By: Kristi Wion
Who is up next you may ask? Well, it’s our teeny, tiny amphibian tree frog friend who likes to chirp and sing all night long – the Spring Peeper (Pseudacris crucifer).
What do they look like?
- Their bodies have smooth skin in shades of tan, brown, green, or gray, with lines that form an X-shaped pattern on their backs.
- Their bellies are white to cream-colored, and they have dark bands on their legs and a dark line between their eyes.
- Spring peepers are well camouflaged to look like tree bark and have some ability to make themselves lighter or darker in order to better match their surroundings.
- The flat, terminal pad on each of the amphibian’s toes allow it to grip onto plants, while its webbed hind feet give it support.
- Although they are good climbers, they spend most of their time on the ground, often hiding under leaf litter during the day.
- Spring peepers are rarely seen, but during mating season in the spring, they are often heard.
- The Northern spring peeper is so small that it could sit comfortably on a dime! They are generally about one inch (2.5 centimeters) in length, or about the length of a paper clip, and their weight averages from 0.11 to 0.18 ounces (3 to 5 grams).
Where do they live?
- Spring peepers can be found from southeastern Canada to the eastern United States (including Ohio), south to northern Florida and west to Minnesota and eastern Texas.
- They live in moist, wooded areas, fields, and grassy lowlands near ponds and wetlands.

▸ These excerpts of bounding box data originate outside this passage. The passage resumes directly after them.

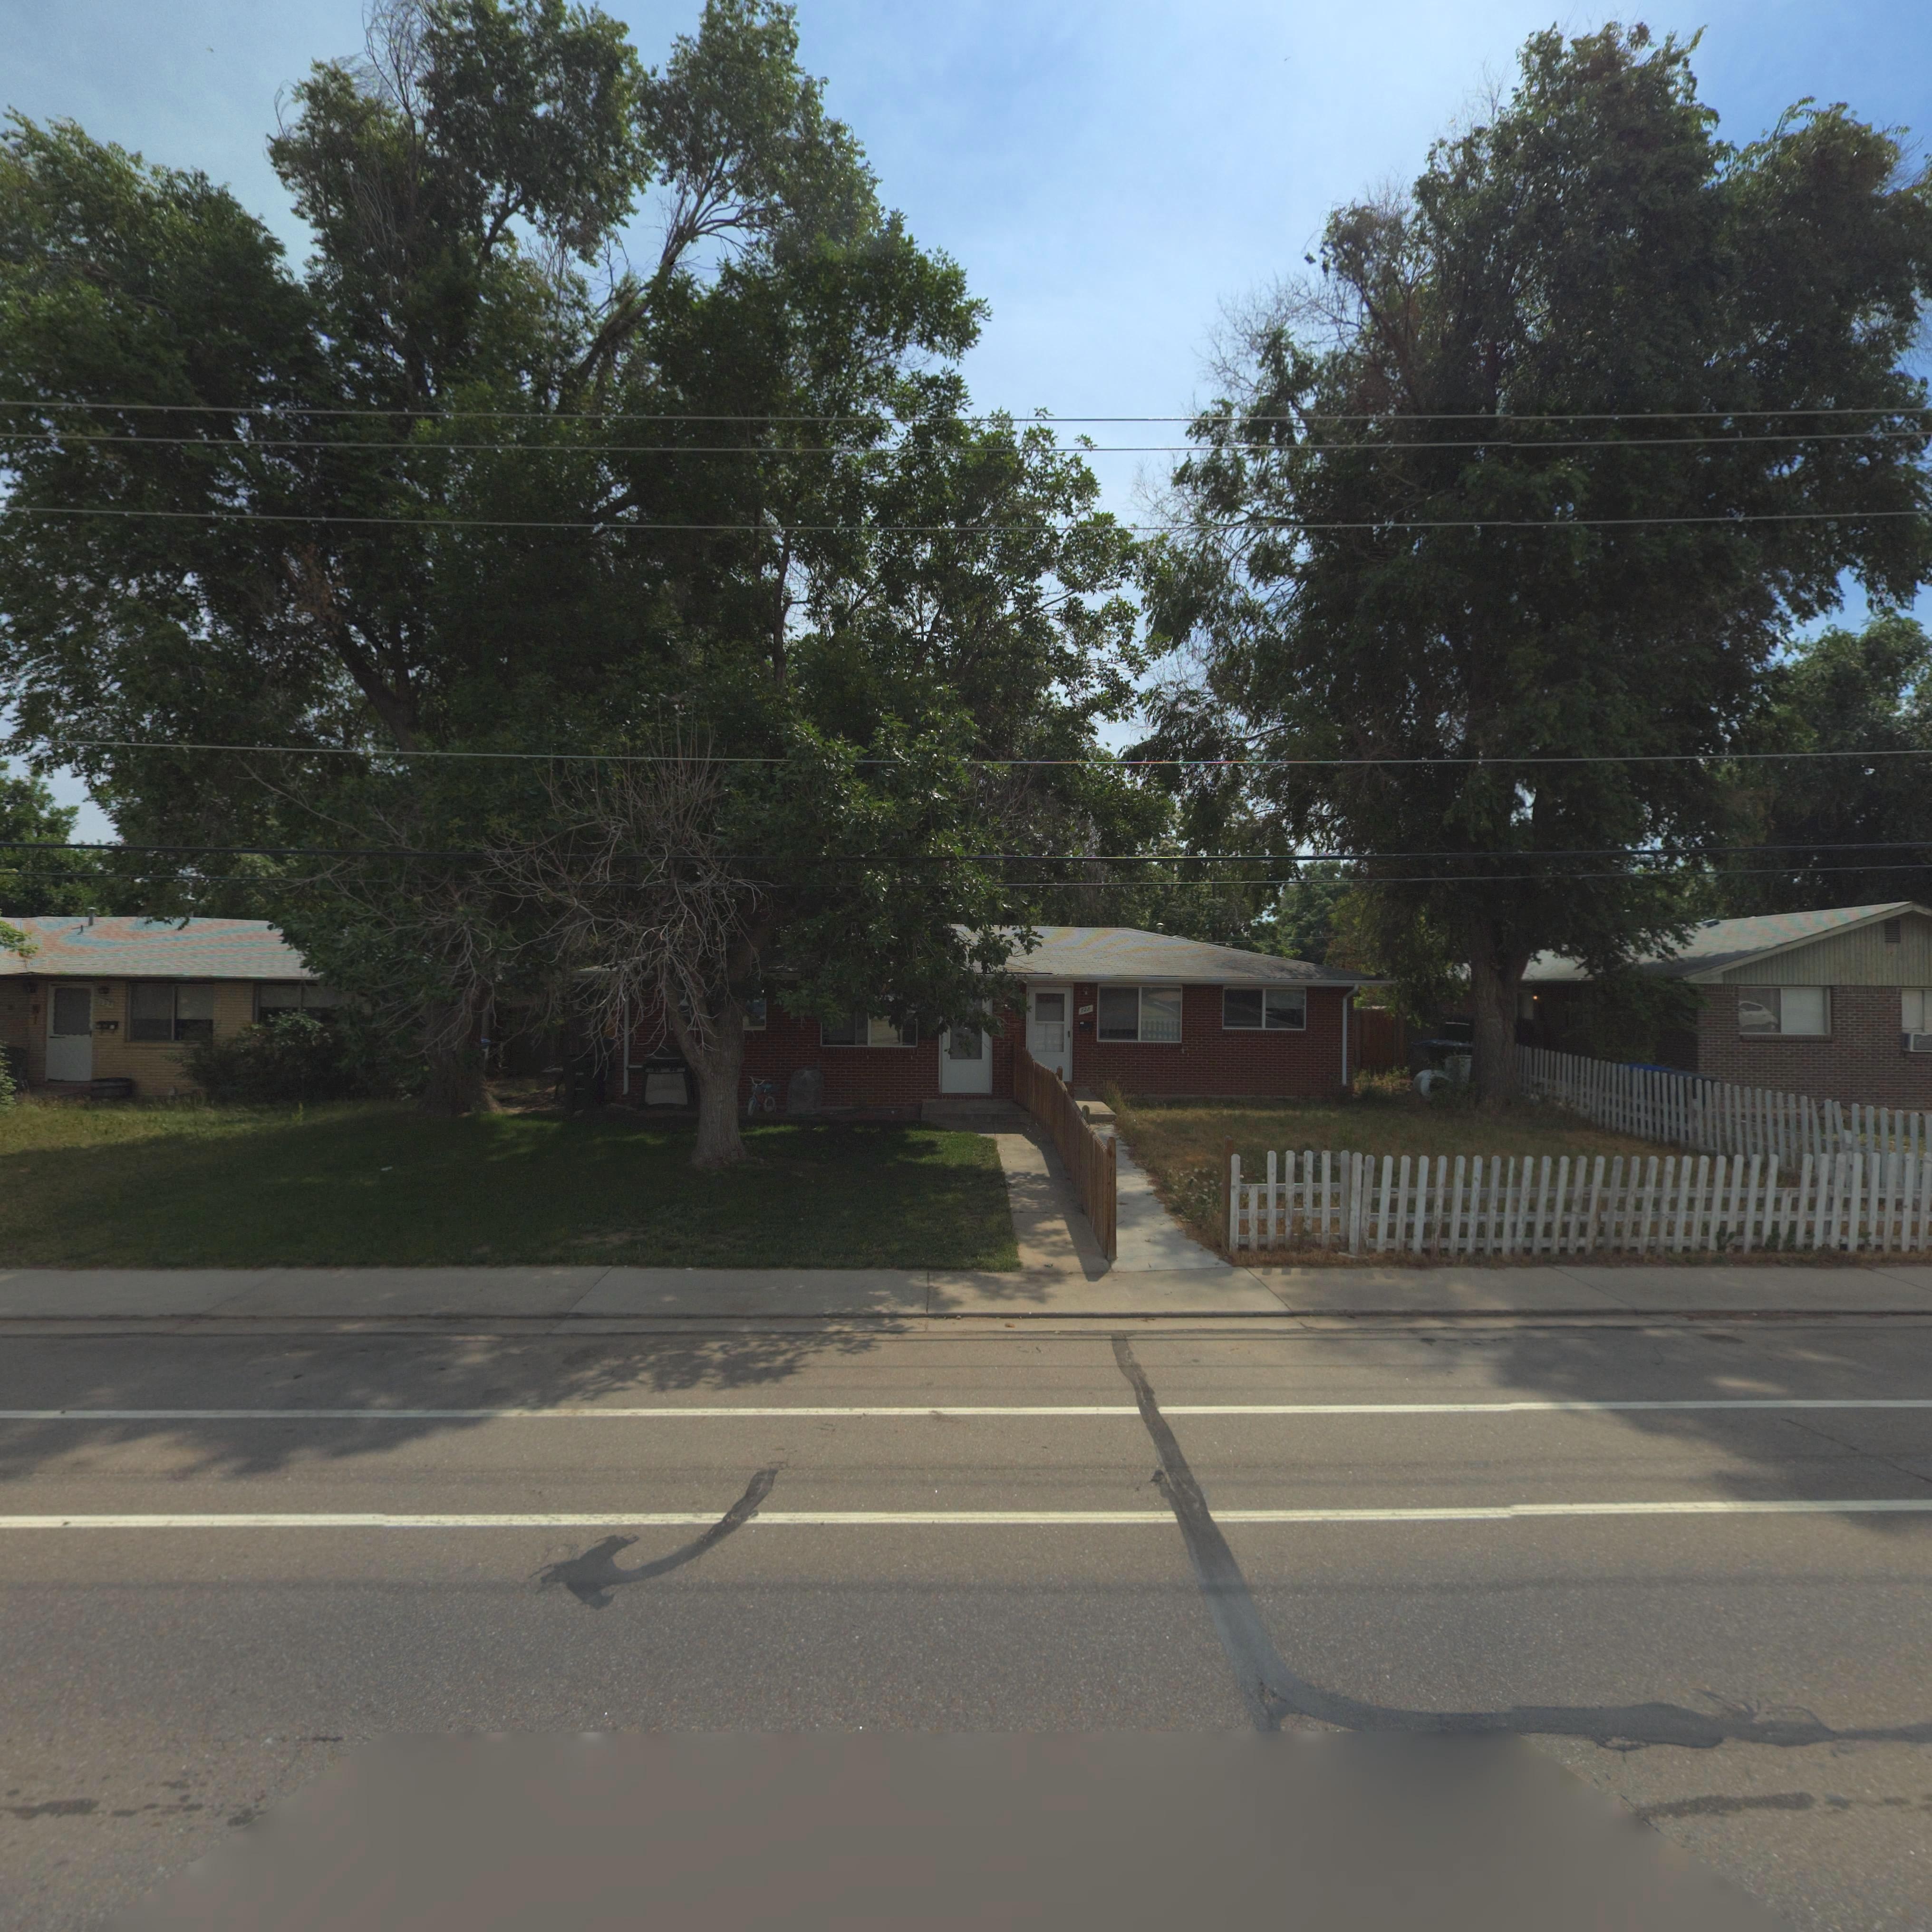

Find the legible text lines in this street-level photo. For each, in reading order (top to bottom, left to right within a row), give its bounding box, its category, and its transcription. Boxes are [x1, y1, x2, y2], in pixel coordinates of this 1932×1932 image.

[1081, 1006, 1091, 1013] StreetNumber: 72*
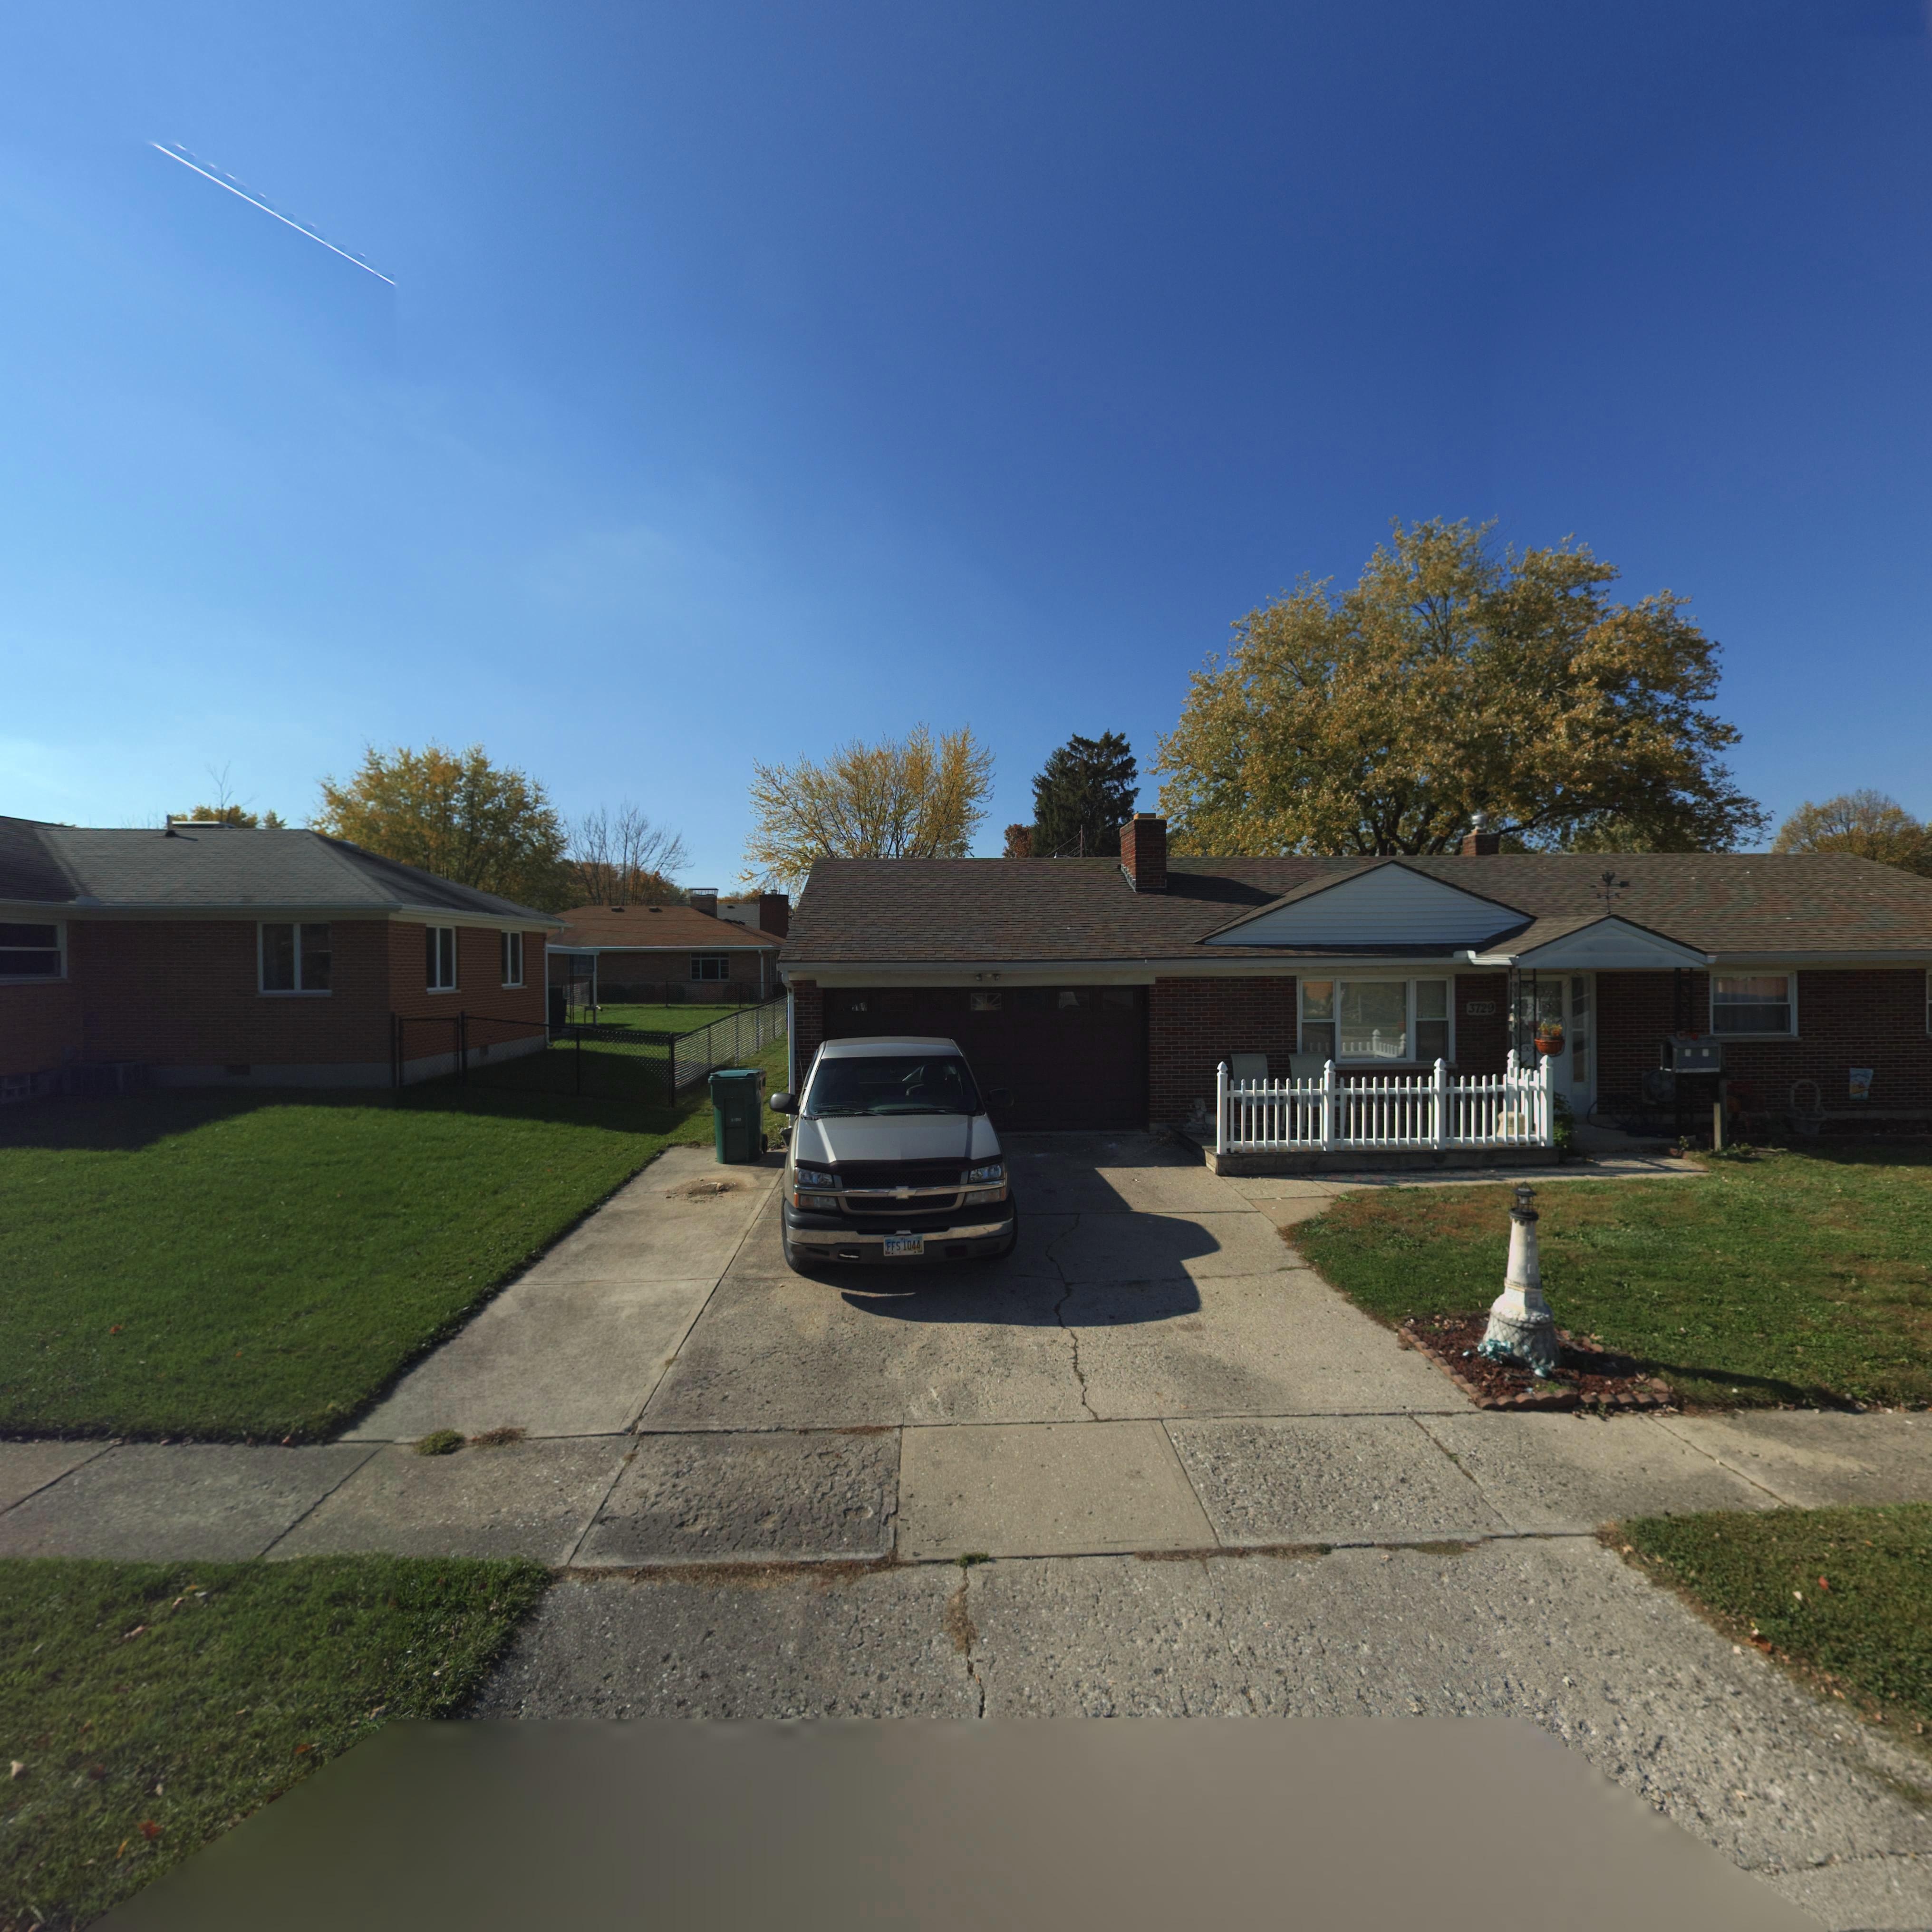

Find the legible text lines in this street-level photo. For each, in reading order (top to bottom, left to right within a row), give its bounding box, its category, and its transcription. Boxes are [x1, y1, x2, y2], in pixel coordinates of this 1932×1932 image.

[1467, 1000, 1496, 1014] StreetNumber: 3729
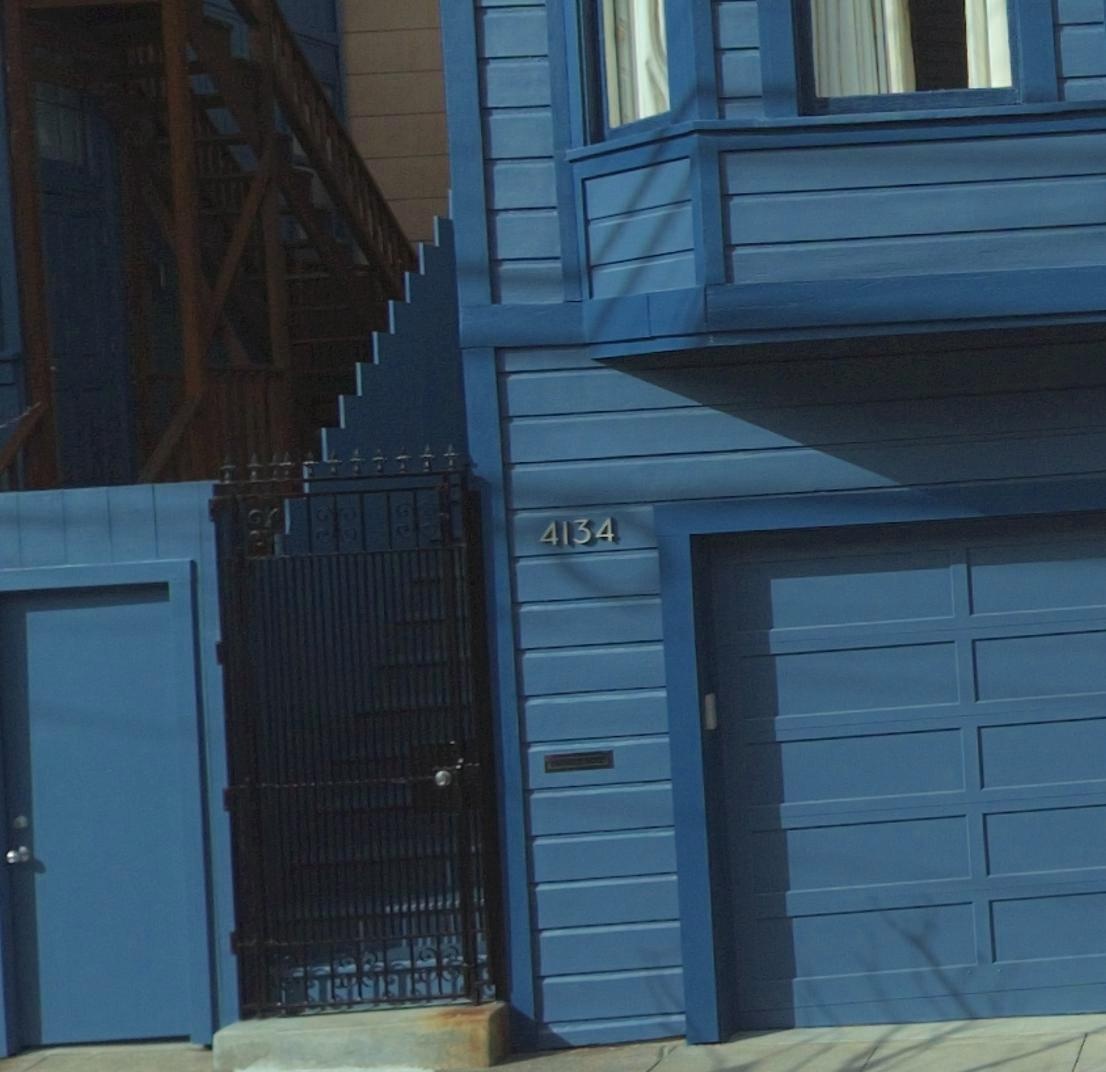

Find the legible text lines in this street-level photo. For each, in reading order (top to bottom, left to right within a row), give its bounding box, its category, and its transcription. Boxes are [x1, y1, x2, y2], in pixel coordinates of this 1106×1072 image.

[538, 514, 618, 549] StreetNumber: 4134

- Spring peepers hibernate during the winter in soft mud near ponds, under logs, and in holes or loose bark in trees.
What do they eat?
- Spring Peepers generally eat beetles, ants, flies, and spiders. Tadpoles feed on algae and microorganisms.
Why do they “peep”?
- Spring peepers are known for the males’ mating call—a high-pitched whistling or peeping sound repeated about 20 times a minute. However, the faster and louder they sing, the greater the chances of attracting a mate.
- The Spring Peeper’s bubble is actually the frog’s vocal sac. To make their calls, peepers close their nostrils and mouths and squeeze their lungs, which causes the vocal sac in the throat to inflate like a balloon. The peeping sound happens as air leaves the lungs, passes over the vocal cords and into the vocal sac.
- They often congregate near water and sing in trios, with the deepest-voiced frog starting the call. They begin breeding early in the spring and call on warm spring nights and during the day in rainy or cloudy weather.
- As their name implies, their call is a sleigh-bell-like chorus that can be heard from a great distance.
What about baby Peepers?
- Females lay their eggs in vernal pools, ponds, and other wetlands where fish are not present. A female may lay anywhere from 750 to 1,200 eggs, which attach to submerged aquatic vegetation.
- Depending on the temperature, eggs can hatch within two days to two weeks.
- The tadpoles have gills to breathe underwater and tails to help them swim. Tadpoles transform into frogs over the course of 6 to 12 weeks.
- Spring peepers are very tolerant of cold conditions. They can withstand freezing during winter hibernation due to a natural “antifreeze” in their blood.
- Up to 70% of the frog’s body can freeze, to the point that the heart stops pumping and the frog appears to be dead. Scientists still aren’t sure how frozen frogs can wake up again, but once they thaw out and wake up, most frogs will go through a period of healing before they resume their normal lives.